● Assignment
From the data that follows, print exactly the lines starting at the one containing "5867 | $48.00 | |" and ending at the one containing "5868 | $48.00 | |"; include both of them and nothing more.

Saved data entries
-- Opening Marker --

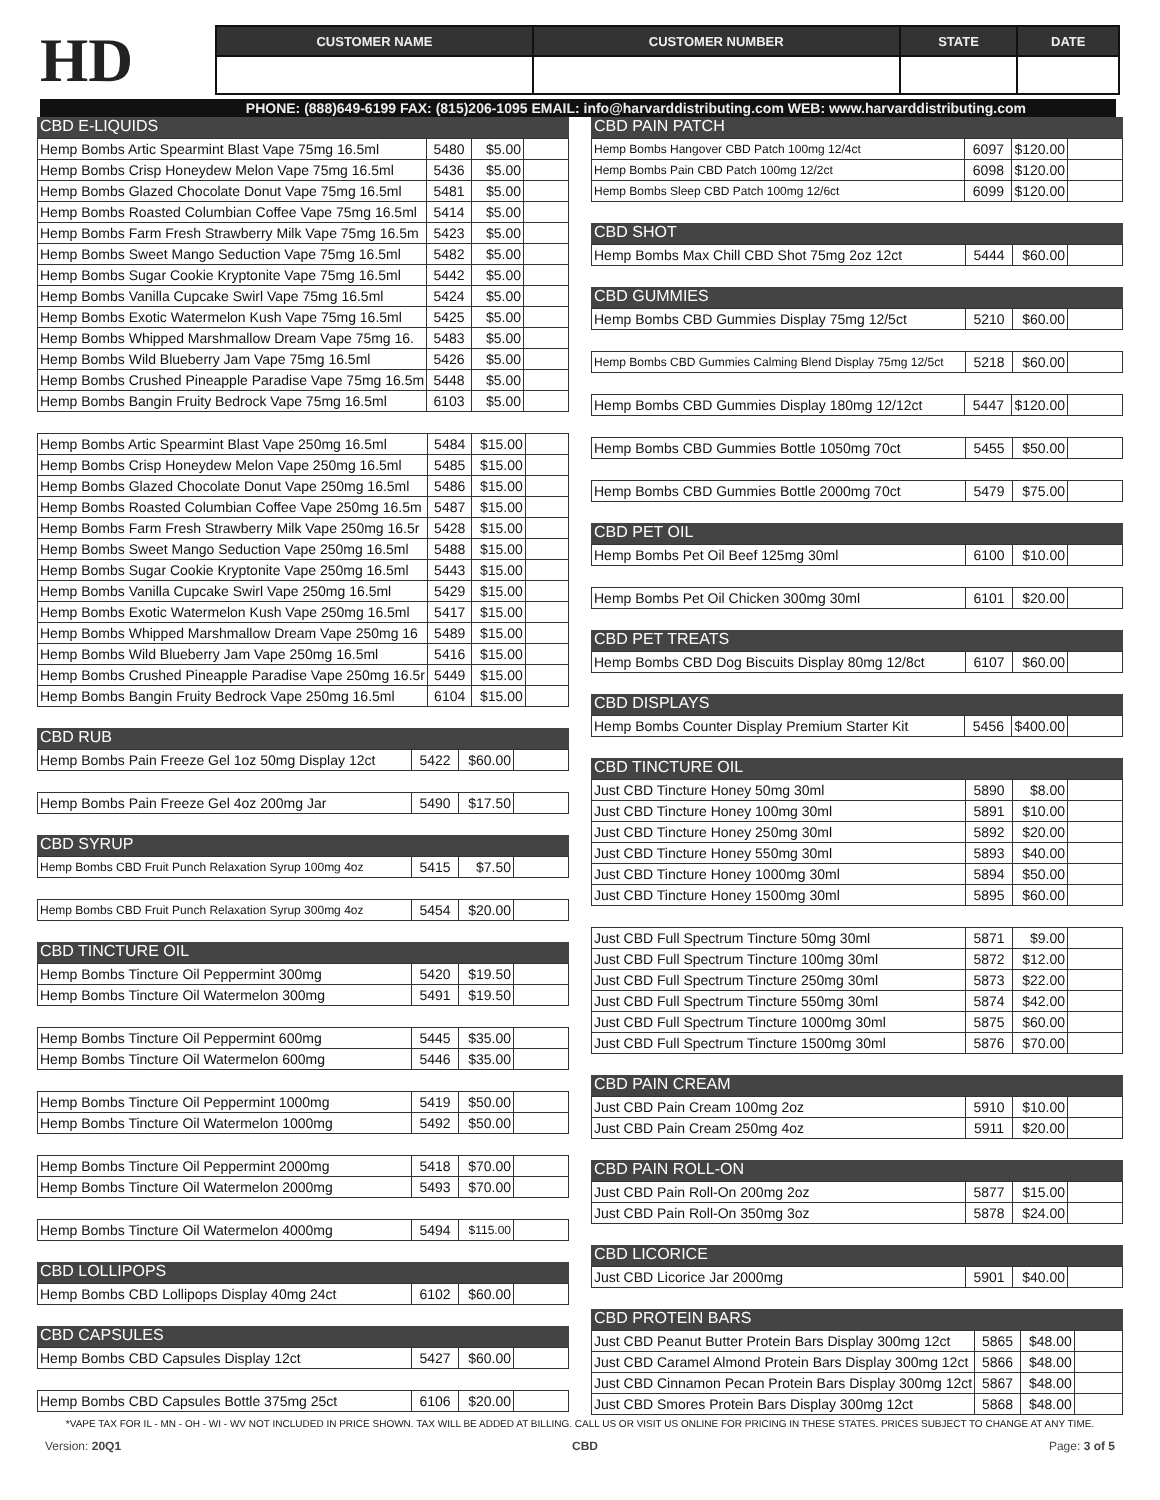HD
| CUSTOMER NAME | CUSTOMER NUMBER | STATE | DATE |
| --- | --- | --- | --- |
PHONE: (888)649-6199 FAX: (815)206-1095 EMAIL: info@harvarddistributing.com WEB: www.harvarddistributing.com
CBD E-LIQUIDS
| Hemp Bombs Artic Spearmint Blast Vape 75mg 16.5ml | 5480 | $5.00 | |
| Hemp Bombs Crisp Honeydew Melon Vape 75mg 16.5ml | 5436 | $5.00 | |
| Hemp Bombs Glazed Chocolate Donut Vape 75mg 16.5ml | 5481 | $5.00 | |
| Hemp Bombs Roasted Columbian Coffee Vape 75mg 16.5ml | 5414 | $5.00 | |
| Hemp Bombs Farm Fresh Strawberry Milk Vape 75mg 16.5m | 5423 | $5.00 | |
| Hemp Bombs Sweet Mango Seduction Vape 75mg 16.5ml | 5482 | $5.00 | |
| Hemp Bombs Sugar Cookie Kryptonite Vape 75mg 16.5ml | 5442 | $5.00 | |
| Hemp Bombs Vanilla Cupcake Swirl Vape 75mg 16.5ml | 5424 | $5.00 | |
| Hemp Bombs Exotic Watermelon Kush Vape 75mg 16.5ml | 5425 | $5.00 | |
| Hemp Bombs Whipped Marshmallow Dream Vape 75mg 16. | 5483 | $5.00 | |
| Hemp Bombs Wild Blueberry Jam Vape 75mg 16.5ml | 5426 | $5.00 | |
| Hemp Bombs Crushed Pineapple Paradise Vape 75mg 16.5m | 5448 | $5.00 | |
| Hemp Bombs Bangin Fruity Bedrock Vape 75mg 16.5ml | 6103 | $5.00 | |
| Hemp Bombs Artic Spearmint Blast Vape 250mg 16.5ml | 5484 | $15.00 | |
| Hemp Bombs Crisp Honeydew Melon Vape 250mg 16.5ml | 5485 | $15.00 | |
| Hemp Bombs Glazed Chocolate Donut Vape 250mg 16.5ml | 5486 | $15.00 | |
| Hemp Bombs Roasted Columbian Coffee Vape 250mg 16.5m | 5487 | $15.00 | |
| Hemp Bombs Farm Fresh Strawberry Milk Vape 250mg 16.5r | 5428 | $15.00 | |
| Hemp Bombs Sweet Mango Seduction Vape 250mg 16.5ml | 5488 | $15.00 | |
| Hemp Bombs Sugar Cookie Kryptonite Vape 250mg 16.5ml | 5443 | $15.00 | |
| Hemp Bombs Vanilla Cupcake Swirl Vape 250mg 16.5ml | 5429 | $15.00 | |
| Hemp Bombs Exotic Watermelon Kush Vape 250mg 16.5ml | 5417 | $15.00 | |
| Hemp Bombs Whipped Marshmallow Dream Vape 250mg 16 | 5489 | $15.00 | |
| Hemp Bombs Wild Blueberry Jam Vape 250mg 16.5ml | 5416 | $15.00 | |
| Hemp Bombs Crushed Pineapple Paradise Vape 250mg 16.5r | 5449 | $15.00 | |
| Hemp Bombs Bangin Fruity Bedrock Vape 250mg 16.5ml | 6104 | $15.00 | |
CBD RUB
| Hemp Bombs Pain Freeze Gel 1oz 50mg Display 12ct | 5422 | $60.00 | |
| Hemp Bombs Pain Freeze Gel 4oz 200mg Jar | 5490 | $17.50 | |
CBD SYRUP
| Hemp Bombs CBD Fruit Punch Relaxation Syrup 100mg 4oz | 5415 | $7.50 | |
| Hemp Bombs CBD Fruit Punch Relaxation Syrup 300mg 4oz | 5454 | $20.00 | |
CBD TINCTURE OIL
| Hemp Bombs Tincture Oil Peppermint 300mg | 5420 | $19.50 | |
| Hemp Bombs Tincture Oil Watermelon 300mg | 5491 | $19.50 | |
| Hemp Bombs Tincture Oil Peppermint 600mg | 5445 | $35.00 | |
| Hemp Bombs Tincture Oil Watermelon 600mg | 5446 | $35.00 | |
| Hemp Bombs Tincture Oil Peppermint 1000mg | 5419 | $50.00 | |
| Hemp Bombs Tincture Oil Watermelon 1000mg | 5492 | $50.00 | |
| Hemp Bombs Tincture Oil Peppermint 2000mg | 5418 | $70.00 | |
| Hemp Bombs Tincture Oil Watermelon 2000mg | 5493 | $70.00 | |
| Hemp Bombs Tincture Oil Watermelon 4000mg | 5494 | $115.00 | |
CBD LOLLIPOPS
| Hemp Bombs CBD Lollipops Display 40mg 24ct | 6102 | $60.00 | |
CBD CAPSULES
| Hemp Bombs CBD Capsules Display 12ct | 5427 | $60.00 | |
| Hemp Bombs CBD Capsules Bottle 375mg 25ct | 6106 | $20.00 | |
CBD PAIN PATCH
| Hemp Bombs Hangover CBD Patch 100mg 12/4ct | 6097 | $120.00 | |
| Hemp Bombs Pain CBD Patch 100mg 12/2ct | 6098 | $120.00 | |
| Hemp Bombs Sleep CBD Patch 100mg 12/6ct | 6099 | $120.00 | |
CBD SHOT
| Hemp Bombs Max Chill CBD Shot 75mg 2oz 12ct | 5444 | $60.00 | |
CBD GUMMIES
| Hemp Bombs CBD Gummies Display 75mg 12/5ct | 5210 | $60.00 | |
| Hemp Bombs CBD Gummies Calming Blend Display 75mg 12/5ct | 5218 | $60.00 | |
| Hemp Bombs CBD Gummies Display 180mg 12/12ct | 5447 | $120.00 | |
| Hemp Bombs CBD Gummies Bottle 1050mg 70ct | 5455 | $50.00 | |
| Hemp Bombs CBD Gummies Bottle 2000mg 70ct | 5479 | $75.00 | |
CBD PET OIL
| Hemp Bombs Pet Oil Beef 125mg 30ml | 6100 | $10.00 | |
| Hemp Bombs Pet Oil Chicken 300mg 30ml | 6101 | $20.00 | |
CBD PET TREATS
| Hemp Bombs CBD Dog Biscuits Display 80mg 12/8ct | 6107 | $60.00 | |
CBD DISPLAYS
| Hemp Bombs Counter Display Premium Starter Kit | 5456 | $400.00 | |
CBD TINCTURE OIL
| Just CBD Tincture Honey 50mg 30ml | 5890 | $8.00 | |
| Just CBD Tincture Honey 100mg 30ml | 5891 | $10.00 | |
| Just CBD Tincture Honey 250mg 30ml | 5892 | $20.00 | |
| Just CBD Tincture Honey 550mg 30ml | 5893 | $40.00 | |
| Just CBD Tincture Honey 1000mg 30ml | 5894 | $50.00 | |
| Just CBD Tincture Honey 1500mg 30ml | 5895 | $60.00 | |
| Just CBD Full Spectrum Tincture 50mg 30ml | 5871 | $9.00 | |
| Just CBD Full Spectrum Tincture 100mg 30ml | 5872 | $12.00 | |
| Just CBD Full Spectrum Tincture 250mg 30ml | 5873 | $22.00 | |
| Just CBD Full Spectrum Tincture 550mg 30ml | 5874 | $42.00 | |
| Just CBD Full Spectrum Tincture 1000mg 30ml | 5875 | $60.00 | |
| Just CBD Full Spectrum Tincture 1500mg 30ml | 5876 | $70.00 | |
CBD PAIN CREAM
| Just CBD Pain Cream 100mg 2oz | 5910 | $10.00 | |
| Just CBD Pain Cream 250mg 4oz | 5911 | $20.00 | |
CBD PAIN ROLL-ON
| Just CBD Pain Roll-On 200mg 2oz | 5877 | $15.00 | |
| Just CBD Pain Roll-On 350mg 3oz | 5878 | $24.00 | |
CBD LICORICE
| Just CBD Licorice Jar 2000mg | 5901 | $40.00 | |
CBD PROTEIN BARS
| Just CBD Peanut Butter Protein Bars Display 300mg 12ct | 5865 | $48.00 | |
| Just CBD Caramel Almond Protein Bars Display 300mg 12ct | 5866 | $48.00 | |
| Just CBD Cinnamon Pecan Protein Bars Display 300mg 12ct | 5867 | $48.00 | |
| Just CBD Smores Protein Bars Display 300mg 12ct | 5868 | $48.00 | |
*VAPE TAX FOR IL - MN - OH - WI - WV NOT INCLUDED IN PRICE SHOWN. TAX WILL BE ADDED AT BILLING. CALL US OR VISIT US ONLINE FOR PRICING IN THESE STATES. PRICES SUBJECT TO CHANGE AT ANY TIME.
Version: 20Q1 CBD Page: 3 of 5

-- Closing Marker --
-- Opening Marker --

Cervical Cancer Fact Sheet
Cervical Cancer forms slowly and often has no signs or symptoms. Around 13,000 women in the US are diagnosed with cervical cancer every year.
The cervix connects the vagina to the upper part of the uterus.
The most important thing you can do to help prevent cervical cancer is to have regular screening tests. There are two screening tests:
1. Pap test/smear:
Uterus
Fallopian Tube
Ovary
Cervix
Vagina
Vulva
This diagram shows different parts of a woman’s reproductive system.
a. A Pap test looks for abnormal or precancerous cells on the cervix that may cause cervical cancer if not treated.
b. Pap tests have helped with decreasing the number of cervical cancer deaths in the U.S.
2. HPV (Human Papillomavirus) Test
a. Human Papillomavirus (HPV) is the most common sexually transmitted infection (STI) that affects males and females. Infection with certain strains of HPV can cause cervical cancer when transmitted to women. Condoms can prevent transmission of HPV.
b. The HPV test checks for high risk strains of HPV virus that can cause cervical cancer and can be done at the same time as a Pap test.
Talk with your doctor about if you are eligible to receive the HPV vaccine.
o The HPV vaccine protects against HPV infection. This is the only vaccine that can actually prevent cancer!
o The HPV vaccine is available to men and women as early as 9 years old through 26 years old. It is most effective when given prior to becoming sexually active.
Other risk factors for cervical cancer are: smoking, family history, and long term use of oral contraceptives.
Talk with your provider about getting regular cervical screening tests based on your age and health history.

-- Closing Marker --

● Solution to the problem
| Just CBD Cinnamon Pecan Protein Bars Display 300mg 12ct | 5867 | $48.00 | |
| Just CBD Smores Protein Bars Display 300mg 12ct | 5868 | $48.00 | |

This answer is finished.